**Stored data:**
+-------+

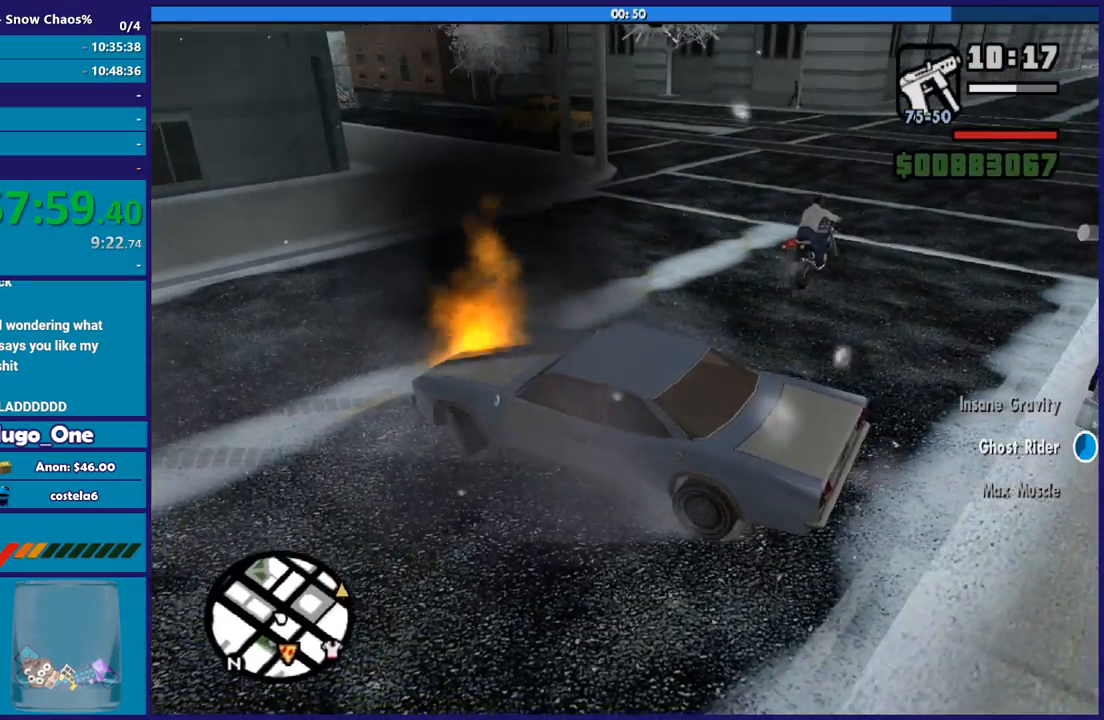
{"buttons": ["L2"], "left_stick": "right", "right_stick": "up-right", "button_events": []}
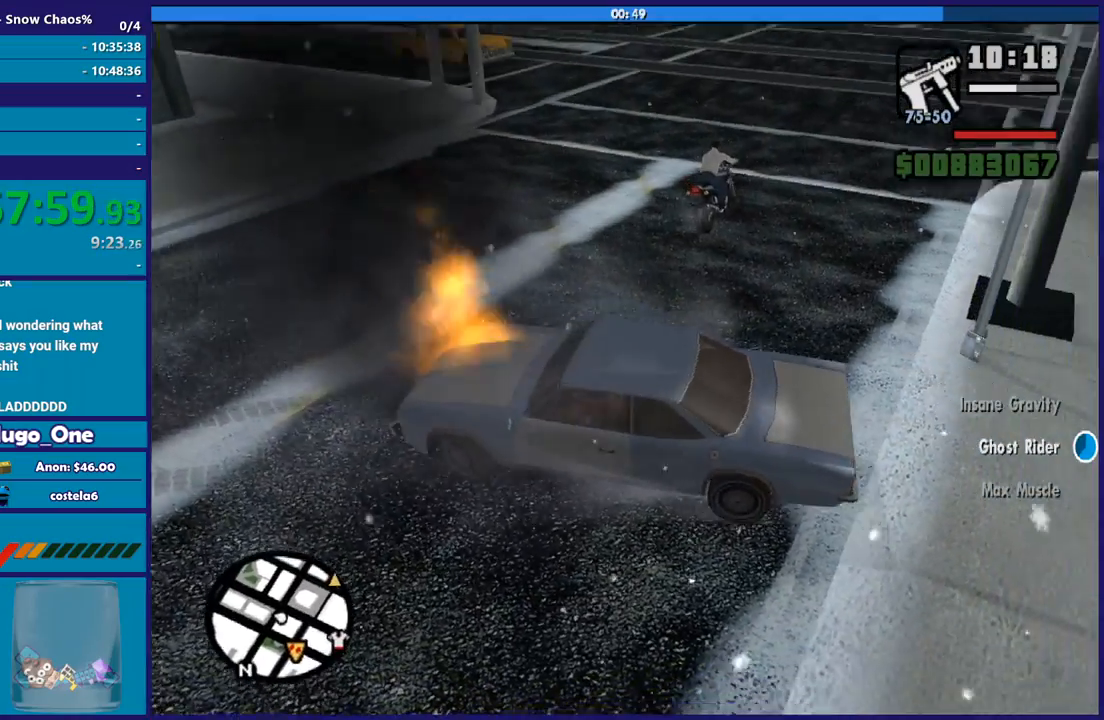
{"buttons": ["R2"], "left_stick": "right", "right_stick": "center", "button_events": [[401, "L2", "up"], [401, "R2", "down"]]}
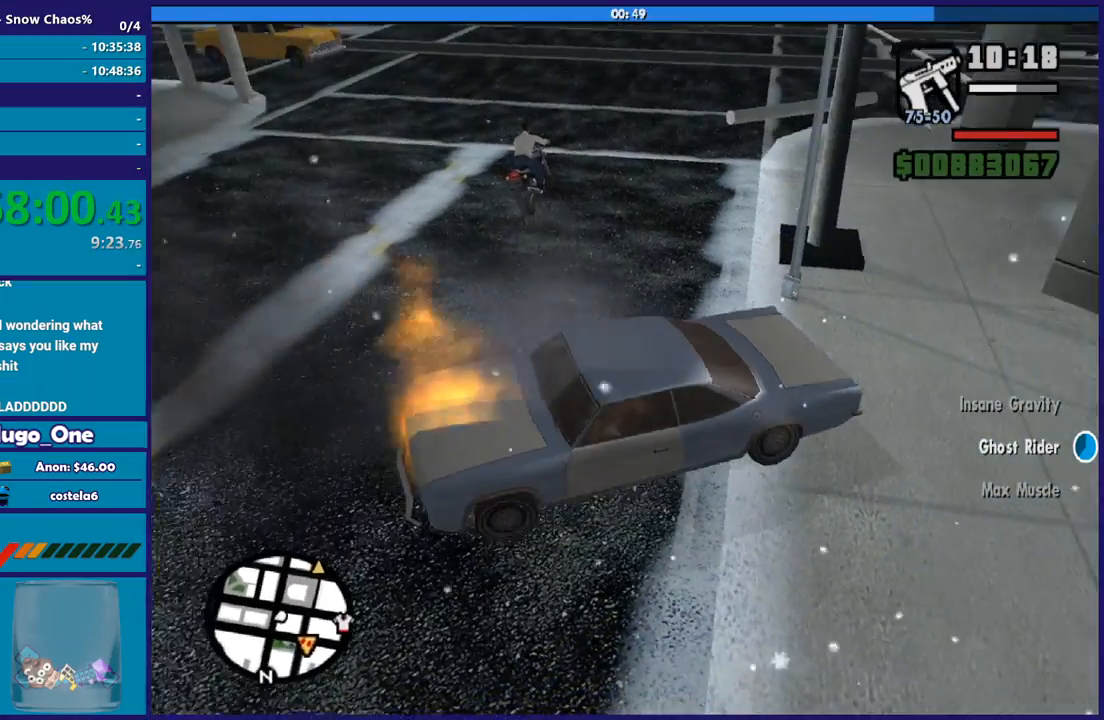
{"buttons": ["R2"], "left_stick": "right", "right_stick": "center", "button_events": []}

+-------+

**Your instructions:** All the lines above are to be given again exactly as they read, with the pictures removed.

**Your response:**
{"buttons": ["L2"], "left_stick": "right", "right_stick": "up-right", "button_events": []}
{"buttons": ["R2"], "left_stick": "right", "right_stick": "center", "button_events": [[401, "L2", "up"], [401, "R2", "down"]]}
{"buttons": ["R2"], "left_stick": "right", "right_stick": "center", "button_events": []}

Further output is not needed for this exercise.